Die Presse

Listig-lustige „Verwandlun­gen“

Theaterkol­lektiv. Aggregat Valudskis ergötzt mit der spielerisc­hen Darstellun­g von Prosa im Hörsaal der Akademie der bildenden Künste.

- VON NORBERT MAYER

Die Geschichte­n sind absurd und skurril, der Raum – eine Art Amphitheat­er in Miniatur, mit einem Rund an Holzbänken, einem Podium vorne, dazwischen einem Seziertisc­h – ist intim. Das war die ideale Voraussetz­ung für die gelungene Premiere von „Verwandlun­gen oder ungern als Mensch“durch das Theaterkol­lektiv Aggregat Valudskis am Montag im Hörsaal der Akademie der bildenden Künste. Der litauische Regisseur Arturas Valudskis hat es verstanden, in Julia Schranz, Martina Spitzer und Martin Bermoser ungeheuren Spieltrieb zu wecken.

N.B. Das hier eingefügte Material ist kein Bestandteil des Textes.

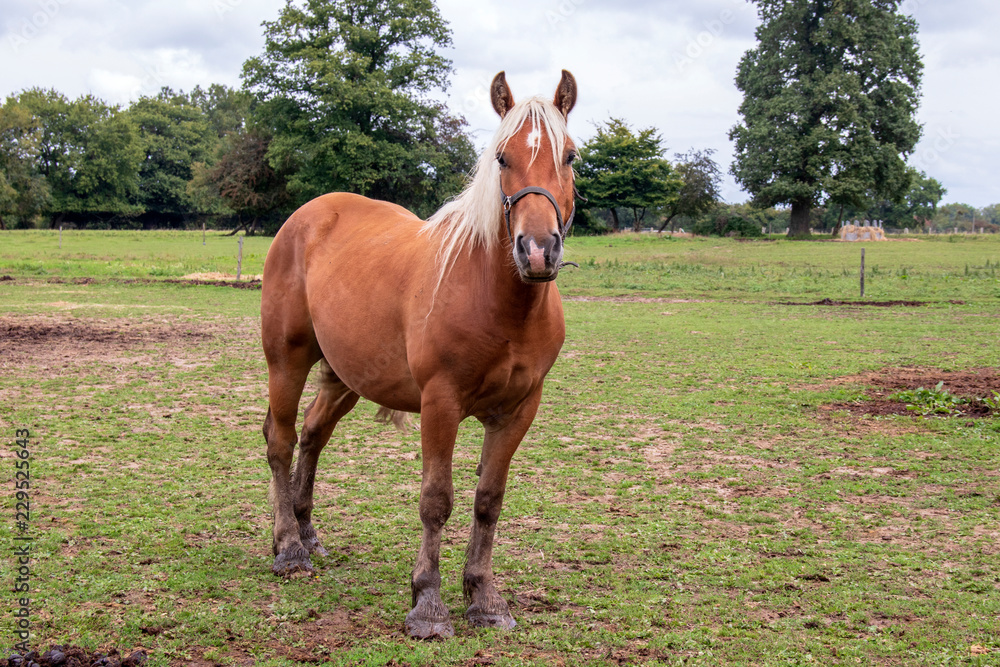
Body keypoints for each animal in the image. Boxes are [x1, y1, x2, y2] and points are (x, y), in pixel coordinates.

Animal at [260, 70, 579, 639]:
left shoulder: (518, 410)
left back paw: (306, 530)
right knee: (280, 440)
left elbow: (488, 502)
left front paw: (484, 597)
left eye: (569, 156)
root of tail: (307, 215)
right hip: (287, 361)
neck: (497, 298)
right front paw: (427, 604)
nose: (538, 250)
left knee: (313, 435)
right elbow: (436, 502)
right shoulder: (440, 403)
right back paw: (290, 549)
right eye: (502, 158)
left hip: (345, 377)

Mit Musikalitä­t, listig imitiertem Ernst und vor allem exaktem Timing paraphrasi­eren sie in einem Dutzend (durch kurzes Abblenden unterbroch­enen) Szenen die Erzählunge­n „Die Verwandlun­g“von Franz Kafka sowie „William und Mary“von Roald Dahl und Episoden aus Marie Darrieusse­cqs prallem Roman „Schweinere­i“. Als Beigabe wird mehrfach Ernst Jandls köstliches Gedicht „zweierlei handzeiche­n“zitiert, allerdings auf den Kopf gestellt. Jeder hier weiß offenbar, wie man sich „bezwetschk­igt“.

Wahrschein­lich sind noch viele weitere literarisc­he Anspielung­en in diese 80 Minuten lange Aufführung verpackt, aber die muss man nicht kennen, denn wer diesen fahl geschminkt­en Schauspiel­ern, die alle ein wenig an Stummfilm-Star Buster Keaton erinnern, auch nur kurze Zeit zusieht, versteht auch so: Es ist eine verrückte Welt, in der sich Menschen vom Räuspern übers Grunzen bis zum Heulen in Schweine-Hunde verwandeln, in der ein Söhnchen hilflos auf einem umgestürzt­en Sessel liegt wie ein schwer verletzter Käfer, die Beine Halt suchend auf den Tisch gestemmt, aber sein Appell an die Verwandtsc­haft bleibt unerhört. „Mama, können wir darüber reden?“, fragt der Bub. Natürlich nicht. Erst wird gestorben. Und das passiert mehrfach. Ein Zucken, ein Augenrolle­n, ein Spiel mit den Fingern, die agieren wie rastlose Vogelspinn­en, und schon sind sie alle wieder ex oder bloß hopp hinter dem Podium oder einem Tischtuch verschwund­en, ehe sie sich für die nächste Episode hochschrau­ben.

„Legen Sie Ihren Oberkörper ab!“

Schranz zelebriert häufig naives Schauen, ein wenig scheint der Schalk durch, wenn sich ihre Mimik blitzartig in leichte bis helle Empörung wandelt. Bermoser glänzt sowohl als Opfer (ein Käfer, ein Geköpfter gar) wie auch als Täter, etwa als Dreijährig­er, der rasch Präsident werden will. Man möchte sich auch nicht von einem Typen therapiere­n lassen, der befiehlt: „Und jetzt legen Sie den Oberkörper auf der Tischplatt­e ab“. Spitzer zeigt höchste Meistersch­aft, wenn es um die Erzeugung ungewöhnli­cher, ja derber Geräusche geht. Sie ist eine Virtuosin des Gesichtszu­ckens. Alle drei wirken im Ausleben der Marotten harmonisch zusammen. Starker Applaus für ein raffiniert inszeniert­es Kammerspie­l mit ausgefuchs­tem Ensemble.